If you’re still on the fence about whether this offseason is proving that a few major league GMs are just terrible at their jobs or if this is some kind of market correction where players are getting paid what they’re worth, well, the Danys Baez signing should pretty much end that discussion.
Take a look at this comparison (walk rates exclude intentional base on balls)
Danny Baez, 2006: 59 2/3 IP, 2.11 BB/9, 5.88 K/9, 0.45 HR/9, 4.20 FIP
Julio Mateo, 2006: 53 2/3 IP, 2.34 BB/9, 5.20 K/9, 1.01 HR/9, 4.90 FIP
Baez is clearly better. His walk rate is a little better, his K rate is a little better, and his home run rate is significantly better, though Baez’s low HR rate probably isn’t sustainable, given his career track record.

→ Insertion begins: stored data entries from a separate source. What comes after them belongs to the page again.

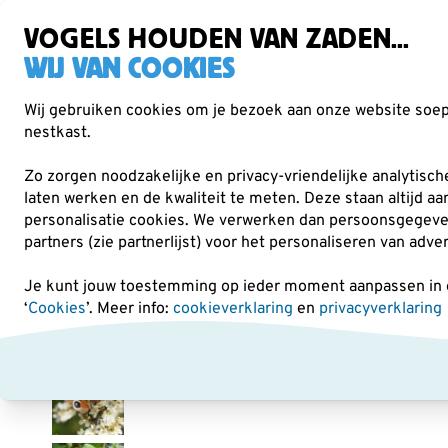
Gratis verzending vanaf €49
Zorgvuldig getest, duurzaam gekozen
VOGELS HOUDEN VAN ZADEN...
WIJ VAN COOKIES
Wij gebruiken cookies om je bezoek aan onze website soepe
nestkast.
Verrekijkers
Vogelvoer
Voederhuisjes & -
Zo zorgen noodzakelijke en privacy-vriendelijke analytisc
laten werken en de kwaliteit te meten. Deze staan altijd a
personalisatie cookies.
We verwerken dan persoonsgegevens 
Planten
Biologische (inheemse) struiken
Sleedoor
partners (zie partnerlijst) voor het personaliseren van adve
Je kunt jouw toestemming op ieder moment aanpassen in on
‘
Cookies
’. Meer info:
cookieverklaring
en
privacyverklaring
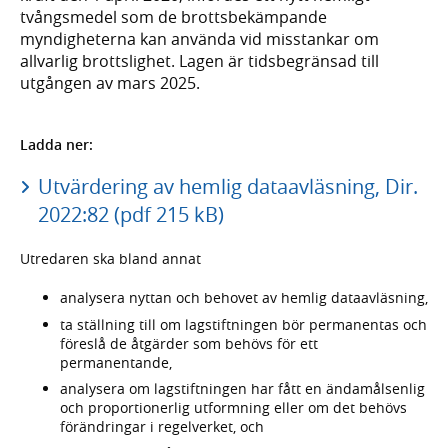
tvångsmedel som de brottsbekämpande
myndigheterna kan använda vid misstankar om
allvarlig brottslighet. Lagen är tidsbegränsad till
utgången av mars 2025.
Ladda ner:
Utvärdering av hemlig dataavläsning, Dir.
2022:82 (pdf 215 kB)
Utredaren ska bland annat
analysera nyttan och behovet av hemlig dataavläsning,
ta ställning till om lagstiftningen bör permanentas och
föreslå de åtgärder som behövs för ett
permanentande,
analysera om lagstiftningen har fått en ändamålsenlig
och proportionerlig utformning eller om det behövs
förändringar i regelverket, och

The difference between the two, over the course of 60 innings pitched, is about five runs. And Baez’s trends aren’t exactly promising – his groundball rate and strikeout rate are both in steady decline, indicating a deterioration in the quality of his stuff.
Julio Mateo is the essence of a replacement level relief pitcher. He’s being paid $1 million in 2007, and most of us feel that he’s overpaid. Danys Baez signed with the Orioles for $19 million over three years!
The Orioles are paying $6 million per year on a three year contract for a reliever who is worth about five runs more than a replacement level reliever over the course of a season. That’s a million dollars per marginal run.